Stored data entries
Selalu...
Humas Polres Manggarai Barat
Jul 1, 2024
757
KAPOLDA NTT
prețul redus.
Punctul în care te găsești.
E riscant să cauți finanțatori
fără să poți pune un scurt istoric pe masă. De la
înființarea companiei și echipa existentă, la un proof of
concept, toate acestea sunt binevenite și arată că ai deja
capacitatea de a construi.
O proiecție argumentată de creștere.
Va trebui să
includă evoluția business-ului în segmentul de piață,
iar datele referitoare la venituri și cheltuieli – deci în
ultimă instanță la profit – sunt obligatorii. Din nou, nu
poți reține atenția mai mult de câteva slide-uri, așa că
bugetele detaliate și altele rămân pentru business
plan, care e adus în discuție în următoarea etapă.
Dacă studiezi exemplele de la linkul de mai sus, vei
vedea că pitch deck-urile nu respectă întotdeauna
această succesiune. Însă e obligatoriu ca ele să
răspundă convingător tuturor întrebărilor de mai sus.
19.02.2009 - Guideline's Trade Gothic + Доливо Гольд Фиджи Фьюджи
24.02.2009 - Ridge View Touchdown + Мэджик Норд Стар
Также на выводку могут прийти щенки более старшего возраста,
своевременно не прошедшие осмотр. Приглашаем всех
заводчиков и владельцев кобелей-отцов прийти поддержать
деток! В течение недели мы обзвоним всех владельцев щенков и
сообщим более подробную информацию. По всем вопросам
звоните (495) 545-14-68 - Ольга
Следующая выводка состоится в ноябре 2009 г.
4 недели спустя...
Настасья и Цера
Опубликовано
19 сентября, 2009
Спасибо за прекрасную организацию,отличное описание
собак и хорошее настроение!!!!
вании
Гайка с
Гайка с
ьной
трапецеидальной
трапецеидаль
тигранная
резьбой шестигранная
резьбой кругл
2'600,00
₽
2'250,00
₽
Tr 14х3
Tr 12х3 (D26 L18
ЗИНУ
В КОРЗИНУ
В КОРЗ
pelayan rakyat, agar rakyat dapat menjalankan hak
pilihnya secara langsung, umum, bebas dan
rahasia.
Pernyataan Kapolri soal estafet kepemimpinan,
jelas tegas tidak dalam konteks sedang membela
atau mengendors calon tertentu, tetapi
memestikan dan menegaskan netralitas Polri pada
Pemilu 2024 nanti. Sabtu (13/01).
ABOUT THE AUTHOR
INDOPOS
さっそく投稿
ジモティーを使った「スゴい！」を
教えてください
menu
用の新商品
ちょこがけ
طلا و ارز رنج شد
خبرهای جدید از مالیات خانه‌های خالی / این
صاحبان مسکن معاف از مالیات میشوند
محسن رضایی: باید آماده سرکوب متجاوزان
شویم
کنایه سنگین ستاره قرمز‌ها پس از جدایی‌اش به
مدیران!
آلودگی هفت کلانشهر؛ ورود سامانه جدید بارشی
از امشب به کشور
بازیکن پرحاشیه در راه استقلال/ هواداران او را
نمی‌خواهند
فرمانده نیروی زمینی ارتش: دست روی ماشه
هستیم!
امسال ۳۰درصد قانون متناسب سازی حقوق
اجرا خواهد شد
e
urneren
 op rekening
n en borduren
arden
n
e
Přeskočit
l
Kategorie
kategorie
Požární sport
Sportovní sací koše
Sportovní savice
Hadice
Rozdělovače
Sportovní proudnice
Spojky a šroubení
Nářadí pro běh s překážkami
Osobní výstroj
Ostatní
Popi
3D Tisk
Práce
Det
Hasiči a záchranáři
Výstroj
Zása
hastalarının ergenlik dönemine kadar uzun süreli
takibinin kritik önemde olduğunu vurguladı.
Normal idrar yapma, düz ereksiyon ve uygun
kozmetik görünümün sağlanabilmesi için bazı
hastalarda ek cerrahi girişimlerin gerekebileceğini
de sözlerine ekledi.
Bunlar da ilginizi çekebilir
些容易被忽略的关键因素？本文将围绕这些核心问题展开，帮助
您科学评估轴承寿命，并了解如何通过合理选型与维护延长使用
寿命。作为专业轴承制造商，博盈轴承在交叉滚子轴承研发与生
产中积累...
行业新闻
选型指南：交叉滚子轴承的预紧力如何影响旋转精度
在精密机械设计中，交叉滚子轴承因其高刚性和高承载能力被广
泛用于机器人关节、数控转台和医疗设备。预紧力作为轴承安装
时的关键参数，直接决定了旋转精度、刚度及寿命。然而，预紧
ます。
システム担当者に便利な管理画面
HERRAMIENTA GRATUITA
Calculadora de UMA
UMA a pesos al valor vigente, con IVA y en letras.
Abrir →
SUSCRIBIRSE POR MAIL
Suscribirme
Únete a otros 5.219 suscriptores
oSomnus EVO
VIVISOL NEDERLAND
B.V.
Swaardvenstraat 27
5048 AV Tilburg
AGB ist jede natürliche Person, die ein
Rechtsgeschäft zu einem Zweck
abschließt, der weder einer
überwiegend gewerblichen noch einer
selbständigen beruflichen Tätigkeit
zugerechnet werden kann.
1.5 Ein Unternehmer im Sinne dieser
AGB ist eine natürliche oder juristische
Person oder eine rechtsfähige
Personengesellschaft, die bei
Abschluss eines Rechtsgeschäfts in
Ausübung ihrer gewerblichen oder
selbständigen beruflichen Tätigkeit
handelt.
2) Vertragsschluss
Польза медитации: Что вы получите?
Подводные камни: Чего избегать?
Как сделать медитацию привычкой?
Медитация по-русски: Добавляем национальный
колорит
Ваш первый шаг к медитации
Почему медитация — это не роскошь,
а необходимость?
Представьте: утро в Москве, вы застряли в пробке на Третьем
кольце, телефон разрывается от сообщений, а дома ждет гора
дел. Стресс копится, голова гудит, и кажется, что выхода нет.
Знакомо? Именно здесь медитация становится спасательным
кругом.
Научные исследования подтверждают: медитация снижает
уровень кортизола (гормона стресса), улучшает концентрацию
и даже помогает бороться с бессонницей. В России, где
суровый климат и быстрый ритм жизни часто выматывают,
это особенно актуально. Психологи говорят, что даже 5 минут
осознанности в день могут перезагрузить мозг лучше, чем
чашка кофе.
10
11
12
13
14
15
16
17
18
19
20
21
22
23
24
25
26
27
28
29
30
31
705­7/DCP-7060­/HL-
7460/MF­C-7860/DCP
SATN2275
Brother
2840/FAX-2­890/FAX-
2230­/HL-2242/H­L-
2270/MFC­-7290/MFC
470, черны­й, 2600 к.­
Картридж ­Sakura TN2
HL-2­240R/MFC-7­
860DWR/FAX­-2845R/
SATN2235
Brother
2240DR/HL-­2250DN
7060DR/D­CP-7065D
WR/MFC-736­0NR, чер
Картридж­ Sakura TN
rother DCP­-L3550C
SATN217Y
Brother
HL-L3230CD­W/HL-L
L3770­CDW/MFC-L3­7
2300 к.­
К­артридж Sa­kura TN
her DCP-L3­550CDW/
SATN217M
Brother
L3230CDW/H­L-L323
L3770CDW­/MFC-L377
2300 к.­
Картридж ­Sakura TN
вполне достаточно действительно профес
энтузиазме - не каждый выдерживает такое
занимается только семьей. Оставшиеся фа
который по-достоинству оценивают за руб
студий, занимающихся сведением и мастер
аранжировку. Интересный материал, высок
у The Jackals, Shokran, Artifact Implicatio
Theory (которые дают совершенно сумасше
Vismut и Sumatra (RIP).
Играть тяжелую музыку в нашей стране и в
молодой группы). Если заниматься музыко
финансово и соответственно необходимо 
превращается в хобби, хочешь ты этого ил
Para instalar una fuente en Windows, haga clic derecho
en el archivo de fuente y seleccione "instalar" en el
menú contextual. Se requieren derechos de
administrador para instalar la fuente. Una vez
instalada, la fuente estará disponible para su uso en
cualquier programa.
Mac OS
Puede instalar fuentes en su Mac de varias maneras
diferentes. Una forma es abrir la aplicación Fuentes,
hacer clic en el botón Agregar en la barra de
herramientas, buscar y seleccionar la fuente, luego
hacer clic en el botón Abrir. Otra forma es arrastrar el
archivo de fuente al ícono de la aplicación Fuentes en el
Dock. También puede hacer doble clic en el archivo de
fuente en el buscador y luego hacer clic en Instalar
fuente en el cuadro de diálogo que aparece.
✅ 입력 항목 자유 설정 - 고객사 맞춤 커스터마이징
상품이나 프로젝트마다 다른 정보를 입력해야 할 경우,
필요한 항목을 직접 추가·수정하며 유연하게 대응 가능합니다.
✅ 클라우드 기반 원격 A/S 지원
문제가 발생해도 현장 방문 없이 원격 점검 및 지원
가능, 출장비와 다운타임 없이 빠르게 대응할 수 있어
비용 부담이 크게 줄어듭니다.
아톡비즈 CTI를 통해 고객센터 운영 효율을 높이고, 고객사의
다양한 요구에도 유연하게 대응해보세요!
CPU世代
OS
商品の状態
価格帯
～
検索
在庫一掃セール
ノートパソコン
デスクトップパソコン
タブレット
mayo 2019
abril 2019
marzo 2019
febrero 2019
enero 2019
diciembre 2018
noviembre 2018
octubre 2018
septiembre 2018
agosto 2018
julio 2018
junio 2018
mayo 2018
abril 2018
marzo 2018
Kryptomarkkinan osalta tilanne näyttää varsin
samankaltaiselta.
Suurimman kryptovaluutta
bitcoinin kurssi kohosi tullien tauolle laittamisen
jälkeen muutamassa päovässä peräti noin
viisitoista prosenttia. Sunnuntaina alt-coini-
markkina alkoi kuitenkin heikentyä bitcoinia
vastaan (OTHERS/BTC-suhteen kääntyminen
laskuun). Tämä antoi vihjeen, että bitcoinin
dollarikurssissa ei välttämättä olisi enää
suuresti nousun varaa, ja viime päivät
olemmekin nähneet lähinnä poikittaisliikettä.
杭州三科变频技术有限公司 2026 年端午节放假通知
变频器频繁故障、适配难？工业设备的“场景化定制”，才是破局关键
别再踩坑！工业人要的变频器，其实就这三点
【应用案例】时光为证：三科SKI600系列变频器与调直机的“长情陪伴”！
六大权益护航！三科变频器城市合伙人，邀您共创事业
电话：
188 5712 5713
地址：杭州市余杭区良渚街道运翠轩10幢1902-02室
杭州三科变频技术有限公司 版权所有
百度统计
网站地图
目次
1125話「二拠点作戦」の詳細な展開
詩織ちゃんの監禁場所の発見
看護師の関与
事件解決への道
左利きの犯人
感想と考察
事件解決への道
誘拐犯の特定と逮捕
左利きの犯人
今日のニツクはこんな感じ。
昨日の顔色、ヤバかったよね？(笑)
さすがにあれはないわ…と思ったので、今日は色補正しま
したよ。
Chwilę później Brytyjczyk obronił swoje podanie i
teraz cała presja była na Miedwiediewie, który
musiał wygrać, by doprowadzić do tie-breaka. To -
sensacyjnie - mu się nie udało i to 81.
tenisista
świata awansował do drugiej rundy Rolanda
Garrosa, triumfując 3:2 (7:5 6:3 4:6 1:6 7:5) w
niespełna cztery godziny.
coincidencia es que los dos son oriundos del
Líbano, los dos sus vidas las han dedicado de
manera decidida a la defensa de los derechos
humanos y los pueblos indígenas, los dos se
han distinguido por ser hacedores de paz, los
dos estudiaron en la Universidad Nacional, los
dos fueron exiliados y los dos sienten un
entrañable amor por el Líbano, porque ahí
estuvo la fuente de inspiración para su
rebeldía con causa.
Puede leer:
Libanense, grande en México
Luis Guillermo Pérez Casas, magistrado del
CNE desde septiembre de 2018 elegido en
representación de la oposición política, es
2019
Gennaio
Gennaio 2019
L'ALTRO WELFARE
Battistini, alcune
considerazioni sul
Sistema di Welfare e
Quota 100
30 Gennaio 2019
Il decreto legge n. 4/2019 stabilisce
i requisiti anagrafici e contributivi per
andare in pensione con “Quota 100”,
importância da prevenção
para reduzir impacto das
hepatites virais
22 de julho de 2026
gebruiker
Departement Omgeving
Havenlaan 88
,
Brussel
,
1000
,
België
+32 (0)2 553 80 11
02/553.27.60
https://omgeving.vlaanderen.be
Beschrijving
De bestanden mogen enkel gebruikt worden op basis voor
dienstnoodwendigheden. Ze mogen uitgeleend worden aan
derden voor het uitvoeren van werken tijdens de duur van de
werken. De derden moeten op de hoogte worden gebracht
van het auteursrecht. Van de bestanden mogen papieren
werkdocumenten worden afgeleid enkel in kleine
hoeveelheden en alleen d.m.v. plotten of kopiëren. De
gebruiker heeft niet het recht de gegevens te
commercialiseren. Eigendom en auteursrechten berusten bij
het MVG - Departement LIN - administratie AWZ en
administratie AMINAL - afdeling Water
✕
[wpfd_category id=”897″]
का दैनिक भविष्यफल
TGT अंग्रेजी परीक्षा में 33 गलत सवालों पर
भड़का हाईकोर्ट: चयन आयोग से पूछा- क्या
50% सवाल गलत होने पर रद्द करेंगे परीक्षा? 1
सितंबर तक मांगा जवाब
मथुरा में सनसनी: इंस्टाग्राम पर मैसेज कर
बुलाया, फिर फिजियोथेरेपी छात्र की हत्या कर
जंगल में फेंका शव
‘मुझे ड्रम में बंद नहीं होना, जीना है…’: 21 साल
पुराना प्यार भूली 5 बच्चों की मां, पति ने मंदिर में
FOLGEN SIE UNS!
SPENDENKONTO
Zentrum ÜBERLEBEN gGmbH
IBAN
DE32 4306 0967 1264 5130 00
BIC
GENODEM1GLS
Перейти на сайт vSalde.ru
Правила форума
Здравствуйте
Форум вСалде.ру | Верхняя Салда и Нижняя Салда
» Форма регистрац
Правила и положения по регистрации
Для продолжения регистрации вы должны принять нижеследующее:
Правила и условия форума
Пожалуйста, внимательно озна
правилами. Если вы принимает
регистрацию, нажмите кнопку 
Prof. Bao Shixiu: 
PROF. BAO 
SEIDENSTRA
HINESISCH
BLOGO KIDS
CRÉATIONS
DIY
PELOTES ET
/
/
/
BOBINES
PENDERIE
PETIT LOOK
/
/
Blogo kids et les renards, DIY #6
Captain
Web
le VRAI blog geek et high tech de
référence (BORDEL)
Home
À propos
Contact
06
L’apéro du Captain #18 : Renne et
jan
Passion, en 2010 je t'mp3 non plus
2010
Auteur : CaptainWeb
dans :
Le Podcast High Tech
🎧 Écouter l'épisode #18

PROMPT
Wherever the string "недели" appears in the entries above, list that line.

THE ANSWER
деток! В течение недели мы обзвоним всех владельцев щенков и
4 недели спустя...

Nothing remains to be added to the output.